**BRIEF:** Could you restate word for word each line from the top of the listing below through the line containing "er von Lucie"? Keep the pictures out.

**DATA EXTRACT:**
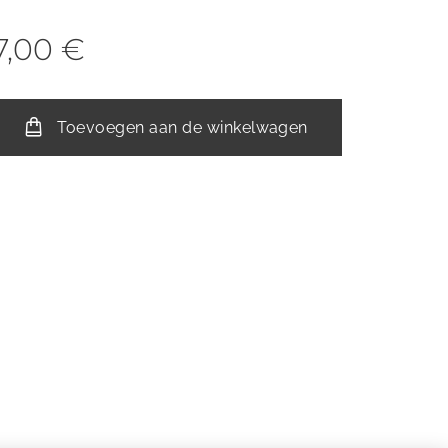
7,00
€
Toevoegen aan de winkelwagen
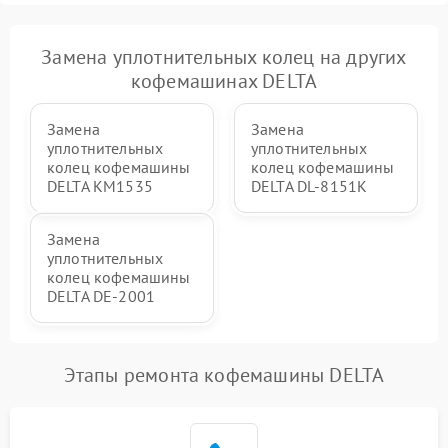
Замена уплотнительных колец на других
кофемашинах DELTA
Замена
Замена
уплотнительных
уплотнительных
колец кофемашины
колец кофемашины
DELTA KM1535
DELTA DL-8151K
Замена
уплотнительных
колец кофемашины
DELTA DE-2001
Этапы ремонта кофемашины DELTA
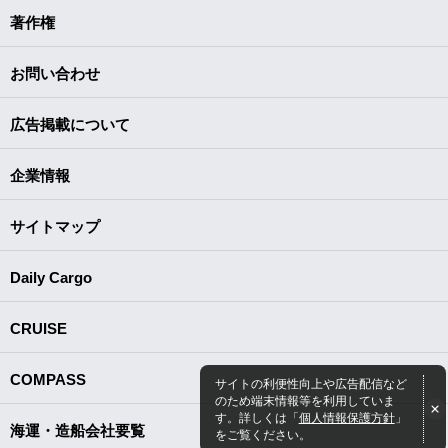
著作権
お問い合わせ
広告掲載について
企業情報
サイトマップ
Daily Cargo
CRUISE
COMPASS
サイトの利便性向上や広告配信など
のため端末情報等を利用していま
す。詳しくは「
個人情報保護方針
」
海運・造船会社要覧
をご覧ください。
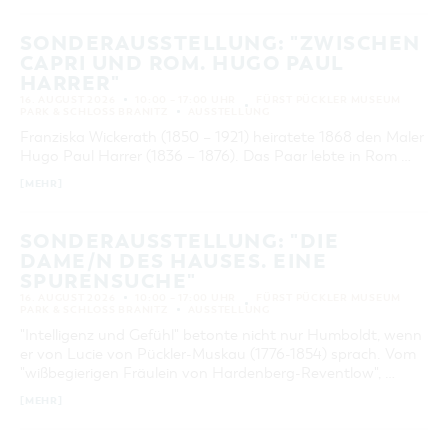
SONDERAUSSTELLUNG: "ZWISCHEN
CAPRI UND ROM. HUGO PAUL
HARRER"
16. AUGUST 2026
10:00 – 17:00 UHR
FÜRST PÜCKLER MUSEUM
PARK & SCHLOSS BRANITZ
AUSSTELLUNG
Franziska Wickerath (1850 – 1921) heiratete 1868 den Maler
Hugo Paul Harrer (1836 – 1876). Das Paar lebte in Rom …
[MEHR]
SONDERAUSSTELLUNG: "DIE
DAME/N DES HAUSES. EINE
SPURENSUCHE"
16. AUGUST 2026
10:00 – 17:00 UHR
FÜRST PÜCKLER MUSEUM
PARK & SCHLOSS BRANITZ
AUSSTELLUNG
"Intelligenz und Gefühl" betonte nicht nur Humboldt, wenn
er von Lucie von Pückler-Muskau (1776-1854) sprach. Vom
"wißbegierigen Fräulein von Hardenberg-Reventlow", …
[MEHR]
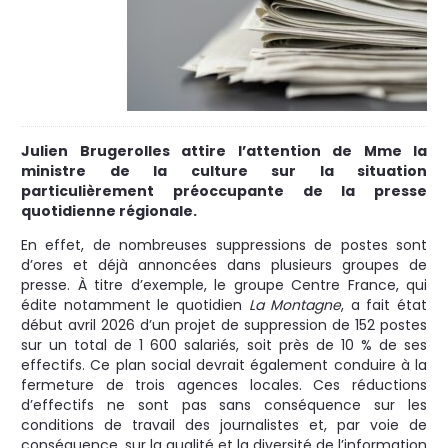
Julien Brugerolles attire l’attention de Mme la
ministre de la culture sur la situation
particulièrement préoccupante de la presse
quotidienne régionale.
En effet, de nombreuses suppressions de postes sont
d’ores et déjà annoncées dans plusieurs groupes de
presse. À titre d’exemple, le groupe Centre France, qui
édite notamment le quotidien
La Montagne
, a fait état
début avril 2026 d’un projet de suppression de 152 postes
sur un total de 1 600 salariés, soit près de 10 % de ses
effectifs. Ce plan social devrait également conduire à la
fermeture de trois agences locales. Ces réductions
d’effectifs ne sont pas sans conséquence sur les
conditions de travail des journalistes et, par voie de
conséquence, sur la qualité et la diversité de l’information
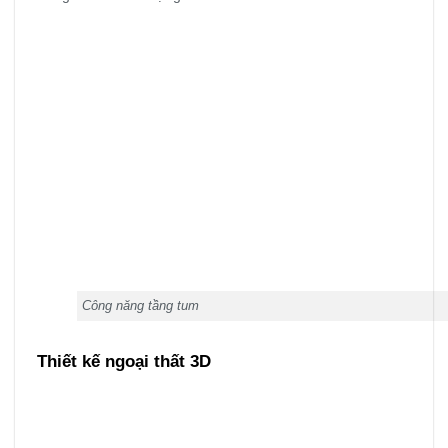
Công năng tầng tum
Thiết kế ngoại thất 3D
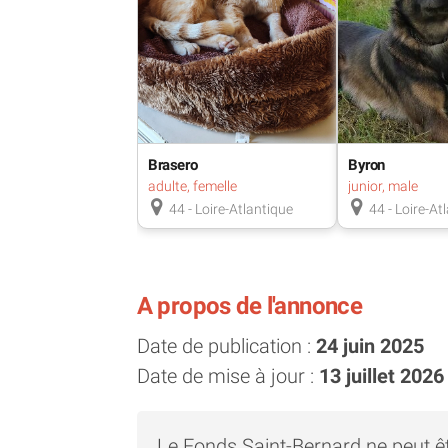
Brasero
Byron
adulte, femelle
junior, male
44 - Loire-Atlantique
44 - Loire-At
A propos de l'annonce
Date de publication :
24 juin 2025
Date de mise à jour :
13 juillet 2026
Le Fonds Saint-Bernard ne peut ê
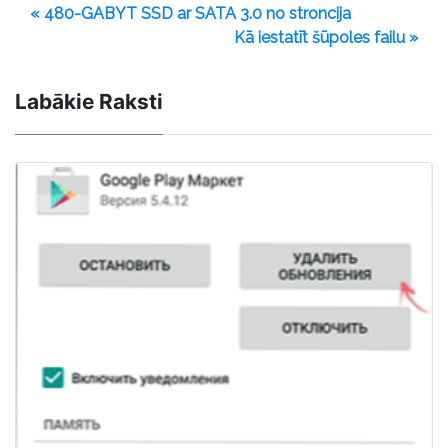
« 480-GABYT SSD ar SATA 3.0 no stroncija
Kā iestatīt šūpoles failu »
Labākie Raksti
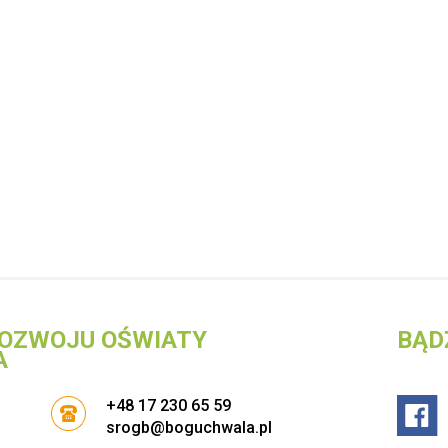
OZWOJU OŚWIATY
BĄD
A
+48 17 230 65 59
srogb@boguchwala.pl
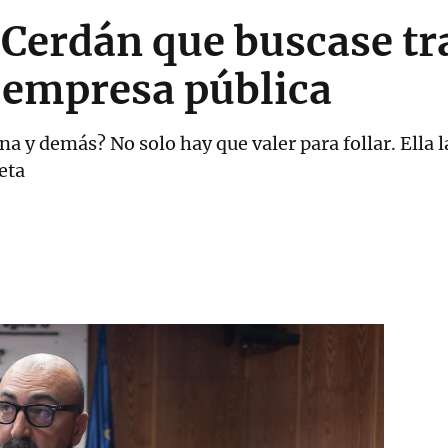
 Cerdán que buscase tr
 empresa pública
a y demás? No solo hay que valer para follar. Ella la
eta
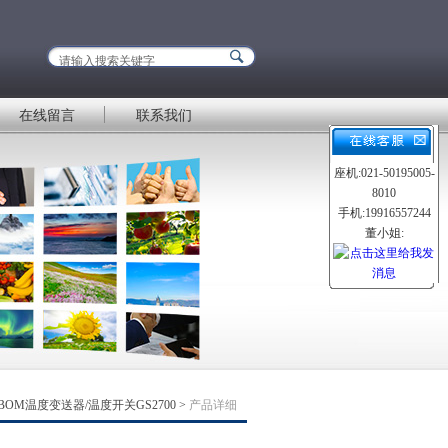
在线留言
联系我们
座机:021-50195005-
8010
手机:19916557244
董小姐:
BOM温度变送器/温度开关GS2700
>
产品详细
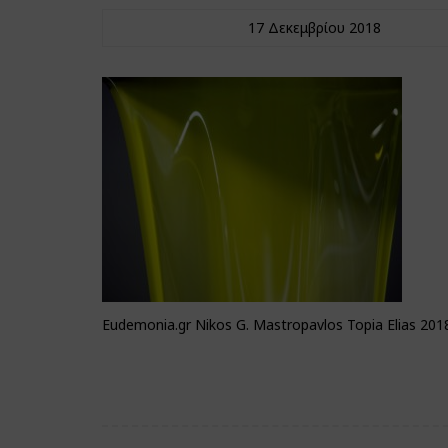
17 Δεκεμβρίου 2018
Eudemonia.gr Nikos G. Mastropavlos Topia Elias 2018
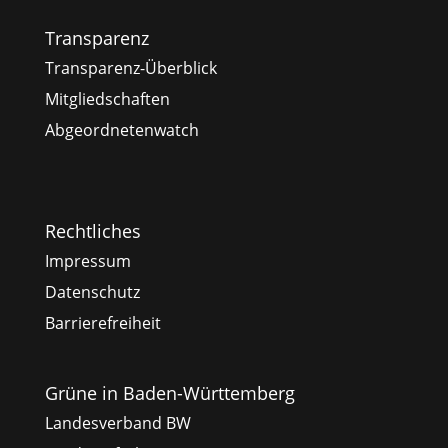
Transparenz
Transparenz-Überblick
Mitgliedschaften
Abgeordnetenwatch
Rechtliches
Impressum
Datenschutz
Barrierefreiheit
Grüne in Baden-Württemberg
Landesverband BW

**ANSWER BOX:**
7,00
€
Toevoegen aan de winkelwagen
Замена уплотнительных колец на других
кофемашинах DELTA
Замена
Замена
уплотнительных
уплотнительных
колец кофемашины
колец кофемашины
DELTA KM1535
DELTA DL-8151K
Замена
уплотнительных
колец кофемашины
DELTA DE-2001
Этапы ремонта кофемашины DELTA
著作権
お問い合わせ
広告掲載について
企業情報
サイトマップ
Daily Cargo
CRUISE
COMPASS
サイトの利便性向上や広告配信など
のため端末情報等を利用していま
す。詳しくは「
個人情報保護方針
」
海運・造船会社要覧
をご覧ください。
SONDERAUSSTELLUNG: "ZWISCHEN
CAPRI UND ROM. HUGO PAUL
HARRER"
16. AUGUST 2026
10:00 – 17:00 UHR
FÜRST PÜCKLER MUSEUM
PARK & SCHLOSS BRANITZ
AUSSTELLUNG
Franziska Wickerath (1850 – 1921) heiratete 1868 den Maler
Hugo Paul Harrer (1836 – 1876). Das Paar lebte in Rom …
[MEHR]
SONDERAUSSTELLUNG: "DIE
DAME/N DES HAUSES. EINE
SPURENSUCHE"
16. AUGUST 2026
10:00 – 17:00 UHR
FÜRST PÜCKLER MUSEUM
PARK & SCHLOSS BRANITZ
AUSSTELLUNG
"Intelligenz und Gefühl" betonte nicht nur Humboldt, wenn
er von Lucie von Pückler-Muskau (1776-1854) sprach. Vom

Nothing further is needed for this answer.